Data Analytics & Python (Cross Post)

Crosspost – This post first appeared on Python Data as Data Analytics & Python.

Data Analytics & PythonSo you want (or need) to analyze some data. You’ve got some data in an excel spreadsheet or database somewhere and you’ve been asked to take that data and do something useful with it. Maybe its time for data analytics & Python?

Maybe you’ve been asked to build some models for predictive analytics. Maybe you’ve been asked to better understand your customer base based on their previous purchases and activity.  Perhaps you’ve been asked to build a new business model to generate new revenue.

Where do you start?

You could go out and spend a great deal of money on systems to help you in your analytics efforts, or you could start with tools that are available to you already.  You could open up excel, which is very much overlooked by people these days for data analytics.
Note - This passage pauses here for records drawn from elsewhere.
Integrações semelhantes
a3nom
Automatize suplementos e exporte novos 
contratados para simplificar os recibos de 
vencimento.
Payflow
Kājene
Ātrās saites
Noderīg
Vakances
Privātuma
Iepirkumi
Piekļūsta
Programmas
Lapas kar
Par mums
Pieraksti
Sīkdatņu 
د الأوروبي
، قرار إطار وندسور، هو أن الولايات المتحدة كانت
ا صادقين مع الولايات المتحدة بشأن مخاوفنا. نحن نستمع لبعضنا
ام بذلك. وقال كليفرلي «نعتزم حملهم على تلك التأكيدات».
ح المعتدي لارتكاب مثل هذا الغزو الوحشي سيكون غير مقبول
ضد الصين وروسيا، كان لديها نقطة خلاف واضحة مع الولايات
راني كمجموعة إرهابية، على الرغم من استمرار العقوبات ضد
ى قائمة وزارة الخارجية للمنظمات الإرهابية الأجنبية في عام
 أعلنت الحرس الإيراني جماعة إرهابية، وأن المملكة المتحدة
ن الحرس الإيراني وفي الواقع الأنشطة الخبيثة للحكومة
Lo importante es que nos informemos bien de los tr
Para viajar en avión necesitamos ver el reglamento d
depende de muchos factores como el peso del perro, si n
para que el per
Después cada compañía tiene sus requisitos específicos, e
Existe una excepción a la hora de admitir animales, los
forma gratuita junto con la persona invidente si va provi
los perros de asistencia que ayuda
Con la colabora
Or…you could install open source tools (for free!) and begin hacking away.

When I was in your shoes in my first days playing around with data, I started with excel. I quickly moved on to other tools because the things I needed to do seemed difficult to accomplish in excel. I then installed R and began to learn ‘real’ data analytics (or so I thought).

I liked (and still do like) R, but it never felt like ‘home’ to me.  After a few months poking around in R, I ran across python and fell in love. Python felt like home to me.

With python, I could quickly cobble together a script to do just about anything I needed to do. In the 5+ years I’ve been working with python now, I’ve not found anything that I cannot do with python and freely available modules.

Need to do some time series analysis and/or forecasting? Python and statsmodels (along with others).

Need to do some natural language processing?  Python and NLTK (along with others).

Need to do some machine learning work? Python and sklearn (along with others).

You don’t HAVE to use python for data analysis. R is perfectly capable of doing the same things python is – and in some cases, R has more capabilities than python does because its been used an analytics tool for much longer than python has.

That said, I prefer python and use python in everything I do. Data analytics & python go together quite well.

 

I learned Python…and much more

I’ve spent the last two weeks with my head buried in programming languages.

I’ve been needing to re-write some scripts for data analysis for my research. I initially wrote some scripts in R but found that R is particularly slow when it comes to this type of analysis (more accurately I should say that my implementation of these analysis techniques is slow).

So..I started looking for a more economical way to do this analysis.  I’m using PHP to do some of the up-front data collection so my logical choice was to dust off my PHP skills and build some analysis scripts using PHP.

So I got out my PHP books and started coding. After a few days, I had a pretty impressive set of scripts that would take my collected data, run a bayes classification filter on that data for sentiment and then summarize that data.  I was proud of myself…until I realized that the implementation of my classification algorithm would be difficult to justify in an academic setting….or at least that I’d have to spend a lot of time defending and justifying it at a later date. This was also one of the reasons that I wanted to re-write the R scripts.

So…I revisited my approach.  Was there anything written in PHP that was well received in the academic world? Of course not.

One approach that is used by many researchers in  text classification and sentiment analysis is to use the Python language and the Natural Language Toolkit (NLTK) — and there are plenty of academic articles citing the NLTK…so that helps me with defending my algorithms in my dissertation work.

Now…I’ve never looked at Python. I couldn’t have written a “Hello World” program in python.  But…it needed to be done, so I found some resources on the web and dove in.  Over the course of a few hours I wrote my analysis and summary scripts in python….and was absolutely amazed at how quick this language is. My buddy Jeff is probably getting tired of me telling him how great python is … but oh well…he’ll keep hearing it 🙂

I was able to get the time that my analysis takes down from 8 to 9 hours in R to about 1.5 hours in python. Talk about a time saver!  Now…most of that time savings is probably due to new approaches to the analysis rather than just a pure python vs R speed issue….but the re-writing forced me to rethink my approach.

Why tell you about my newfound skillz (I’m told you have to use ‘z’ in this usage of the word)?

Part of me wanted to brag a bit 🙂

But, more importantly, learning a new programming language isn’t necessarily about the language itself…its about the discovery process.   For me, learning Python forced me to rethink my approaches to the data analysis I was working on…and the outcome is a faster analysis with potentially more accurate results as well as a more defensible algorithm. Learning a new language forced me to think through my approach. It forced me to think about the inputs and outputs.

When is the last time to you took a step back and rethought your approach?   You don’t need to learn Python to do it…just take a step back from your day-to-day grind and really look at what you are doing. Is it working for you?  Is it working for your team and/or organization?

If the answer isn’t an unequivocal ‘yes’, then maybe you need to rethink your script(s) and look for a new approach.